Yesterday’s SF Chronicle article on the UC executives call for bigger pensions for themselves shows the executives of the University of California so out of touch with reality that they think that they deserve enormously larger pensions (larger than the already generous ones they get). I guess that those making over $250,000 a year are constitutionally incapable of saving for retirement, as I have been doing on my much smaller salary for the past 30 years.
I think that UC is overdue for a purge at the top, calling the bluff of the executives who claim that no one would take their jobs at only $250,000. Let’s get rid of the half of the executives in Oakland, and simply not hire replacements. The dirty secret is that no one would notice any change. They are pushing paper around for their own benefit, not for the benefit of the campuses and certainly not for the benefit of the students. The real work at Oakland (what little there is) is probably being done by much lower paid staffers anyway.
Chris Newfield in Remaking the University has a strong argument that the UC executives have been systematically destroying the University as a public good, with the sole goal of lining their own pockets. Unfortunately, letters like the current one by the UC executives make his case for him.

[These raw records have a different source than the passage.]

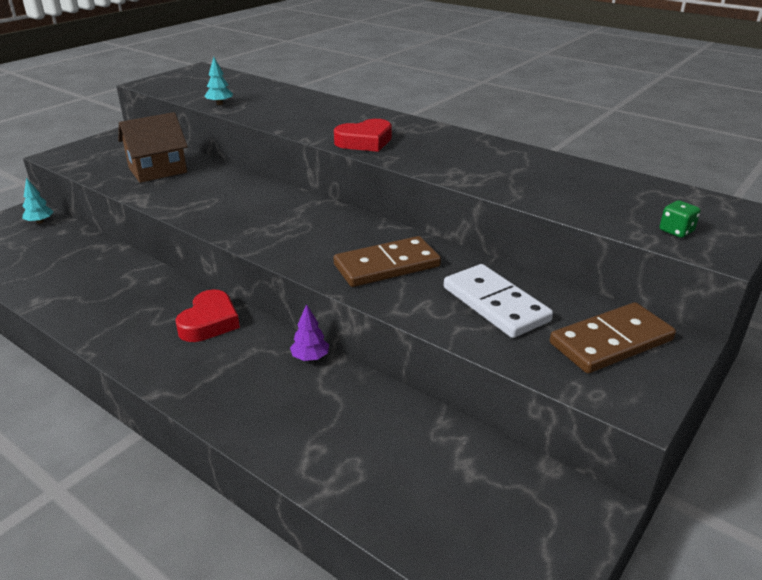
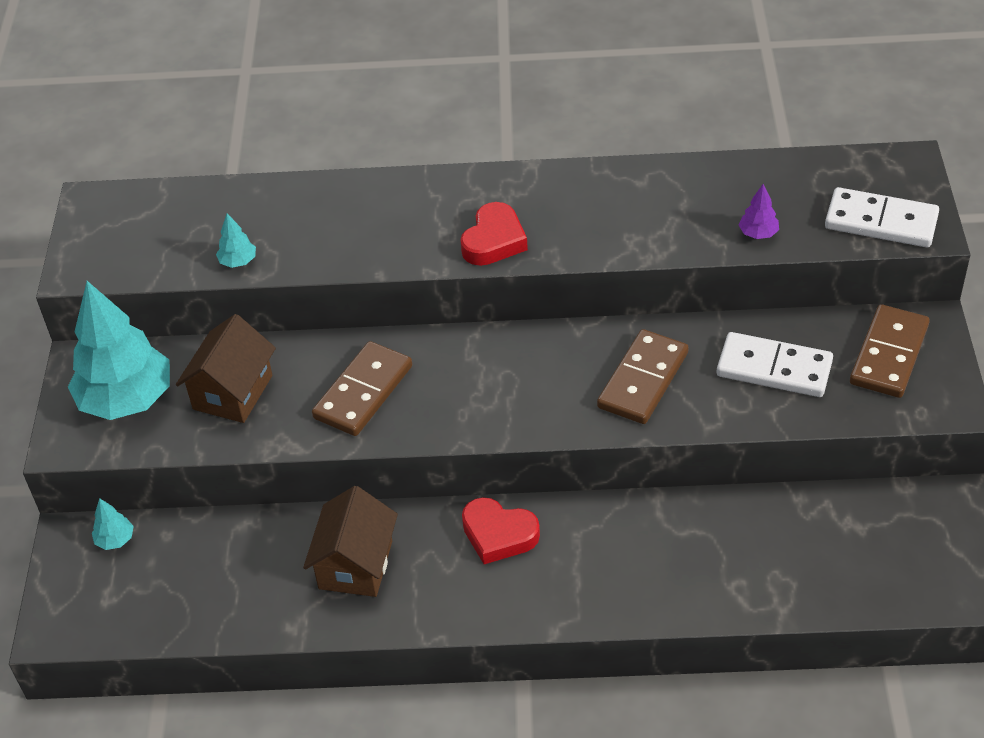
camera: 35 degrees left, 15 degrees up
red heart [175,289,240,342] -> red heart turned 135 degrees clockwise [462,497,540,564]
purple tree [290,304,329,361] -> purple tree moved to [739,184,779,239]
green dice [660,200,700,238] -> white domino [825,187,939,247]
none -> turquoise tree [68,281,170,420]
none -> brown house [303,486,398,597]
none -> brown domino [312,341,412,436]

I fear that our current president, who stands head and shoulders above the rest in lining his own pockets (his $800,000 compensation package speaks loudly here), will either cave to the administrators, or arrange some sort of “compromise” in which he cheers for himself in giving them somewhat less than they ask for. Raiding the public till (and extracting more and more from students) for himself and his friends seems built into the way he has run the University for the past several years.